[Input data]
******
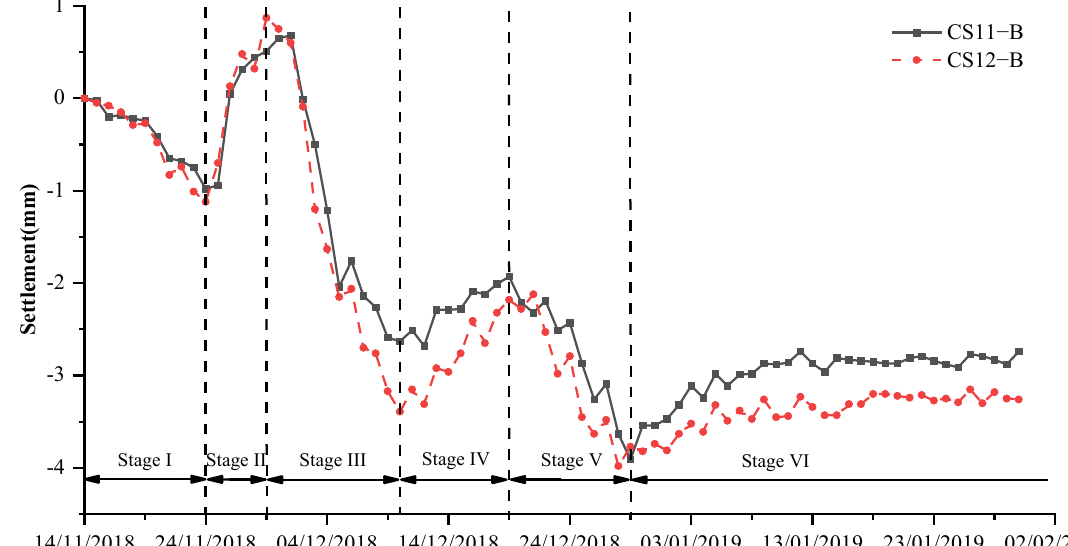
Figure 9. Subsidence evolution of the existing large-diameter tunnel during the undercrossing twin tunnels.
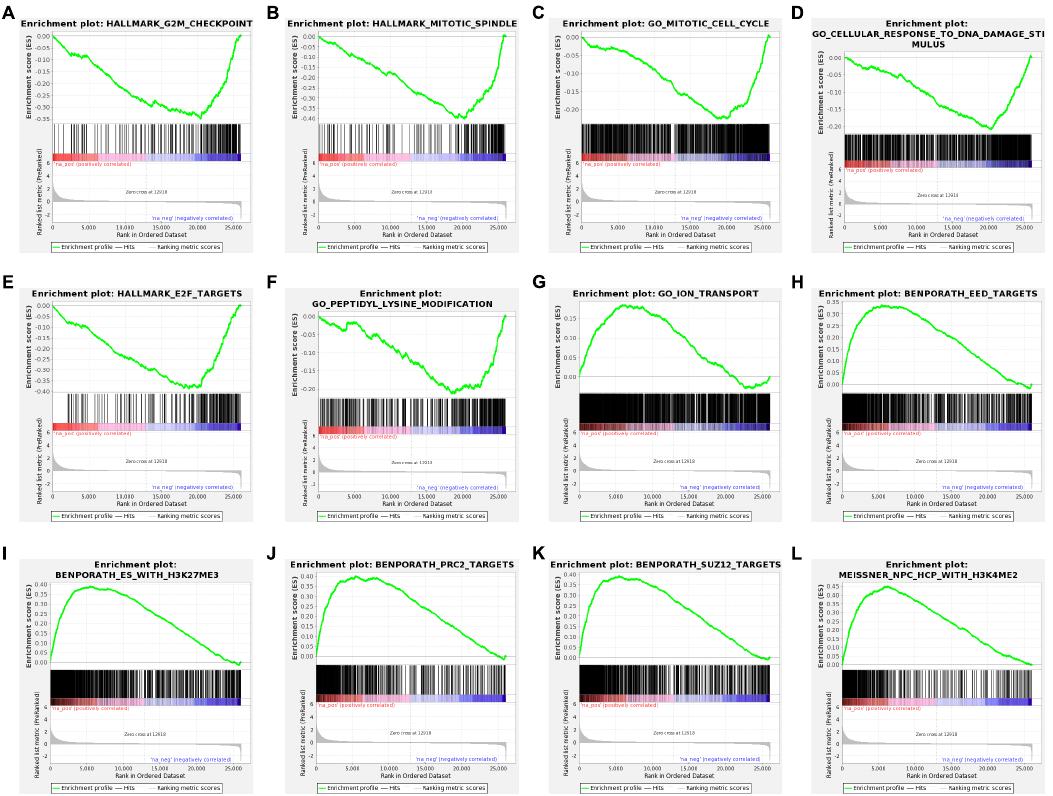
Figure 4. Enrichment plots showing significantly enriched gene sets (FDR < 0.05) in ranked gene list for samples treated with USP7797 for 24 h compared to those treated with DMSO vehicle control for 24 h. Running enrichment scores (ES) and locations of the members of the gene set in the ranked list of genes are shown for a dozen top representative molecular signatures from the Molecular Signatures Database (MSigDB) at https: // www.gsea-msigdb.org / gsea / msigdb. H: hallmark gene sets are shown in ( A , B , E ). C5: ontology gene sets are shown in ( C , D , F , G ). C2: curated gene sets are shown in ( H – L ). ( A – F ) show negative ES where the leading edge subset appears in the ranked list subsequent to the valley score. ( G – L ) show positive ES where the leading edge subset appears in the ranked list prior to the peak score. Genes 2020 , 11 , x FOR PEER REVIEW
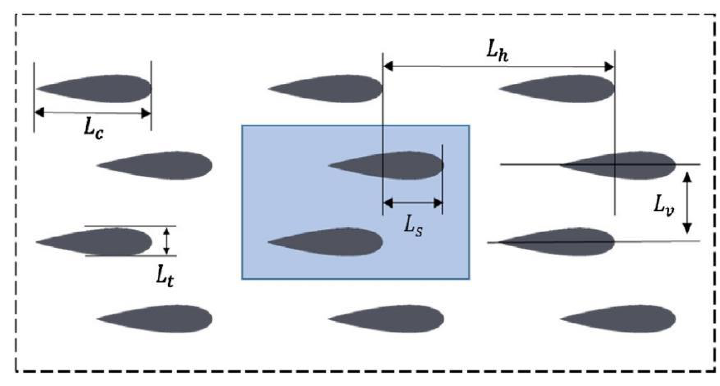
Figure 3. Geometric parameters of the fin arrangement [125].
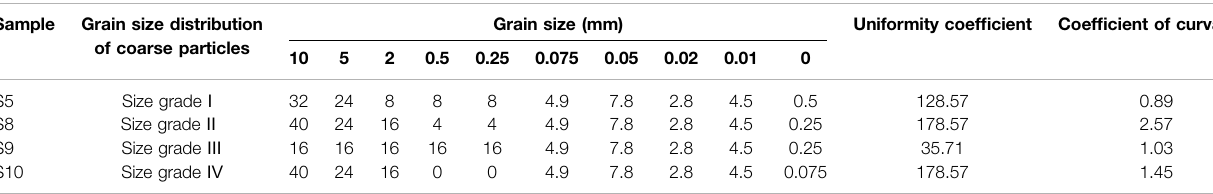
TABLE 2 | Mass percentage of the certain-size grains. Sample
******
[About this task] Which of the lines in the data hold the string "Figure"? Report each of them by copying it.

[Response]
Figure 9. Subsidence evolution of the existing large-diameter tunnel during the undercrossing twin tunnels.
Figure 4. Enrichment plots showing significantly enriched gene sets (FDR < 0.05) in ranked gene list for samples treated with USP7797 for 24 h compared to those treated with DMSO vehicle control for 24 h. Running enrichment scores (ES) and locations of the members of the gene set in the ranked list of genes are shown for a dozen top representative molecular signatures from the Molecular Signatures Database (MSigDB) at https: // www.gsea-msigdb.org / gsea / msigdb. H: hallmark gene sets are shown in ( A , B , E ). C5: ontology gene sets are shown in ( C , D , F , G ). C2: curated gene sets are shown in ( H – L ). ( A – F ) show negative ES where the leading edge subset appears in the ranked list subsequent to the valley score. ( G – L ) show positive ES where the leading edge subset appears in the ranked list prior to the peak score. Genes 2020 , 11 , x FOR PEER REVIEW
Figure 3. Geometric parameters of the fin arrangement [125].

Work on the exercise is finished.